FTSE Group is now helping investors sort out which companies are the safest bets for their carbon emissions policies. The new FTSE index rates coporations, by sector, according to their carbon footprint. The investment advisory group warns that, in the coming carbon reduction era, the cleaner the company, the safer the investment.
FTSE Group is an independent rating company jointly owned by The Financial Times and the London Stock Exchange. It maintains over 120,000 equity, bond and alternative asset class indices.

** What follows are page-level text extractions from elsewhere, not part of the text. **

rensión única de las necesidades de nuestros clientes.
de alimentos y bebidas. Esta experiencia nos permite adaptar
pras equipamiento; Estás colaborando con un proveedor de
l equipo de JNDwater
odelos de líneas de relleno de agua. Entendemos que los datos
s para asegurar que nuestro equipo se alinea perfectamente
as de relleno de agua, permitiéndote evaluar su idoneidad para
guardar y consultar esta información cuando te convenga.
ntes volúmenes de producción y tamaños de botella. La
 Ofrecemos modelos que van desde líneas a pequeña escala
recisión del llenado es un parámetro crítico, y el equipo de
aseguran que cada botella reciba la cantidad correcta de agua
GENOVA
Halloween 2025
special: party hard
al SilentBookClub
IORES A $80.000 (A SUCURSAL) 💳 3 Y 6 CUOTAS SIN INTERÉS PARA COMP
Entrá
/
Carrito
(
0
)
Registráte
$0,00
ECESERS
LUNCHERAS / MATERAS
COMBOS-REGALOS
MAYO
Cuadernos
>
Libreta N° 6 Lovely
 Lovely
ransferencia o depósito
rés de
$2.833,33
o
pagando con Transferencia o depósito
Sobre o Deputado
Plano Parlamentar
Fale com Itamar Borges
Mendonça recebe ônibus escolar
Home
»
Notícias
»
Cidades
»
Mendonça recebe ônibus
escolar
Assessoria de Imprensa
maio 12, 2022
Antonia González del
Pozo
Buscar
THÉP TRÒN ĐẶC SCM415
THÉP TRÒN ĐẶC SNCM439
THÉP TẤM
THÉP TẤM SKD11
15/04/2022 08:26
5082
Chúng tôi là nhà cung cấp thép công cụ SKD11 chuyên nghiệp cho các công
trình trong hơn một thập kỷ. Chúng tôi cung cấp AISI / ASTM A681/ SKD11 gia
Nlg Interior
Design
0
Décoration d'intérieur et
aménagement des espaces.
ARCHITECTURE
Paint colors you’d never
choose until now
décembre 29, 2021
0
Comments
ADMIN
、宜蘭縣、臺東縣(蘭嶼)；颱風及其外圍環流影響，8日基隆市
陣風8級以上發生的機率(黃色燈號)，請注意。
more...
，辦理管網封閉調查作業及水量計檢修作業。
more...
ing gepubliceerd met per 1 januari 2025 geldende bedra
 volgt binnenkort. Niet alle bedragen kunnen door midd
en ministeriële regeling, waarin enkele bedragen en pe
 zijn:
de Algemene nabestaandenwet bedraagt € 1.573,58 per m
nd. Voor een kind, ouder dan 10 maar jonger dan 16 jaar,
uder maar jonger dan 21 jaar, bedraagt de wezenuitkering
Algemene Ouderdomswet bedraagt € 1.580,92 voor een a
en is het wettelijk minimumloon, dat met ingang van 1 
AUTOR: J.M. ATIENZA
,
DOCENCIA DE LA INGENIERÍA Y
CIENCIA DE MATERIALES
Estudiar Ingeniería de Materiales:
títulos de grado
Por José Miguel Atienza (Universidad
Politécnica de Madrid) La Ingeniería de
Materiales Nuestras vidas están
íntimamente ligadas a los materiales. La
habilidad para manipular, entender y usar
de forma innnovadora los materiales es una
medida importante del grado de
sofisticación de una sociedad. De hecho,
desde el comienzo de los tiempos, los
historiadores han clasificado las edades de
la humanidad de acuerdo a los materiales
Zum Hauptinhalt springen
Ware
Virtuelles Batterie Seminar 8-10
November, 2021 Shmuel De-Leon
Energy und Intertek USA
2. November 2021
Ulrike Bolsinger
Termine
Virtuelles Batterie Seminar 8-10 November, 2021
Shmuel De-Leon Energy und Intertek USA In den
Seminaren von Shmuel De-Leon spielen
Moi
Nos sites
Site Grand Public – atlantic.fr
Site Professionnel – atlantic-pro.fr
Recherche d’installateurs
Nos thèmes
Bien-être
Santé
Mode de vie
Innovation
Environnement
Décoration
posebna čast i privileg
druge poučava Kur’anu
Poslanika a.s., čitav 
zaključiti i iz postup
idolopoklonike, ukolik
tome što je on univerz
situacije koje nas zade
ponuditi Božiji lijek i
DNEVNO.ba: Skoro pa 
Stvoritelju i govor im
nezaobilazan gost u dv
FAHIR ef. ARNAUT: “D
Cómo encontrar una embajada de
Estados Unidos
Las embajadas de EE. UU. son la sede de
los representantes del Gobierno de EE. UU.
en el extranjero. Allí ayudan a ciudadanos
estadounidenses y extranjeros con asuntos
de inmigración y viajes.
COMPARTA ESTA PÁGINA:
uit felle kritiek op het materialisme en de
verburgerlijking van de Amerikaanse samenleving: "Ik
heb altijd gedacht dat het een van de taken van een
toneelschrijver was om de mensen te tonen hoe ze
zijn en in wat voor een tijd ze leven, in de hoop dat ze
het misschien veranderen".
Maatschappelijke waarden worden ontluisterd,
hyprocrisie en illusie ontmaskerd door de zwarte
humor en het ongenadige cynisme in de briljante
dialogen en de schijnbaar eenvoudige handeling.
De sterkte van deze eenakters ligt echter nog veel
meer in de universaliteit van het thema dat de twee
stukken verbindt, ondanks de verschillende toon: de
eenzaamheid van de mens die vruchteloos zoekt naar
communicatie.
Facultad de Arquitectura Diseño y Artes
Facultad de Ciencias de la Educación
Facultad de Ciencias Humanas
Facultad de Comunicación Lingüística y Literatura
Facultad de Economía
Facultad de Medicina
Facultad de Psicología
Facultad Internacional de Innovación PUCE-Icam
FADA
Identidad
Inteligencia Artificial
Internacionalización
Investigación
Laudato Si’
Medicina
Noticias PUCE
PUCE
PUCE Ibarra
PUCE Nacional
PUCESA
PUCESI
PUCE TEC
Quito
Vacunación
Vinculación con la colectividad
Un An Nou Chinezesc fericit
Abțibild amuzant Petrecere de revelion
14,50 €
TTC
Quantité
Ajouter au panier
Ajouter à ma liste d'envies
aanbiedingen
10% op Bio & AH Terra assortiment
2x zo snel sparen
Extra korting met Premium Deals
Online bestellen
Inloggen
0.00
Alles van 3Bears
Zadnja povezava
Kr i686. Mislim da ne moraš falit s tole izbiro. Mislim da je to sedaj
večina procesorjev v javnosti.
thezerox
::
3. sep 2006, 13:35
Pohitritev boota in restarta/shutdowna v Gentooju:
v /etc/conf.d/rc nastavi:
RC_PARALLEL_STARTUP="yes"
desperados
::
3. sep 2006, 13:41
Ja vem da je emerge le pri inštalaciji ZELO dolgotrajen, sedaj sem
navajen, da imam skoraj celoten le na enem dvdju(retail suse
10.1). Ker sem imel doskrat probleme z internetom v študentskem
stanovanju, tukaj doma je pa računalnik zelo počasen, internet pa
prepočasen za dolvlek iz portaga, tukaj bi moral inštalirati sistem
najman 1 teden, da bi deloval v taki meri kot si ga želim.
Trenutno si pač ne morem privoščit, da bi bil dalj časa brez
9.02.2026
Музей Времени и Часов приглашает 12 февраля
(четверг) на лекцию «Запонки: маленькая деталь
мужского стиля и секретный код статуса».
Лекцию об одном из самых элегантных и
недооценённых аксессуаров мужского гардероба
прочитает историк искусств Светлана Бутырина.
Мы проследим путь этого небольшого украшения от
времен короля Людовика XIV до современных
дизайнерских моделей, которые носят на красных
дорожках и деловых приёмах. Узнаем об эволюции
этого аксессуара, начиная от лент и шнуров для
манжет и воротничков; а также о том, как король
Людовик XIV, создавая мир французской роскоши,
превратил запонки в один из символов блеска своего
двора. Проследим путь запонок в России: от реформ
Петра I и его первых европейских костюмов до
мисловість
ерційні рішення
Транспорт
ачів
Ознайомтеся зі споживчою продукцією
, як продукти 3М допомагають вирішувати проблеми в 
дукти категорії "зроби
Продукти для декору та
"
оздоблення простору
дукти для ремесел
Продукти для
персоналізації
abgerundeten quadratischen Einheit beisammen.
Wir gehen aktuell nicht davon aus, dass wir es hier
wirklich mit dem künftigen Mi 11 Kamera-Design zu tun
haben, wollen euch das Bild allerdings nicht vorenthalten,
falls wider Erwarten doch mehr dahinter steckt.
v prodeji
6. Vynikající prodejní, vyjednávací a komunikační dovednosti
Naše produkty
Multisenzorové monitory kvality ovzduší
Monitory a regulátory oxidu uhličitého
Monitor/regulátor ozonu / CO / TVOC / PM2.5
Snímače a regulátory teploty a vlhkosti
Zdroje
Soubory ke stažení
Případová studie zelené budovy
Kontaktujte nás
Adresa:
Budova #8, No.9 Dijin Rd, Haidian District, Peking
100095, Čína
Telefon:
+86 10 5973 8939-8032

From The Guardian:
The two new indices, the FTSE CDP Carbon Strategy All-Share Index and the FTSE CDP Carbon Strategy 350 Index, have been developed in partnership with the Carbon Disclosure Project (CDP) investor group and analyst firm ENDS Carbon.
The indices work by analysing the carbon strategies and "tilting" their rating based on their exposure to climate change related risks such as proposed carbon pricing mechanisms. As a result investors will be able to quickly assess which firms and sectors are most at risk from climate-related impacts.
For example, companies in carbon-intensive sectors such as aviation, oil and gas, mining, and electric power will be subject to "tilts" that are 10 times greater than firms operating in lower risk industries.
"By applying forward-looking analysis, we see how companies will be impacted by climate change in the future and those demonstrating strong carbon performance will benefit from higher rankings within the indices," explained Paul Simpson, chief operating officer at the CDP.
Bringing individual corporations' carbon emissions performance into the open and enabling major investors to factor that into their long-term decision making could be very helpful in the same sense as American insurance companies validated the reality of global warming by refusing to write hurricane coverage throughout the Gulf states and the entire American Atlantic seaboard.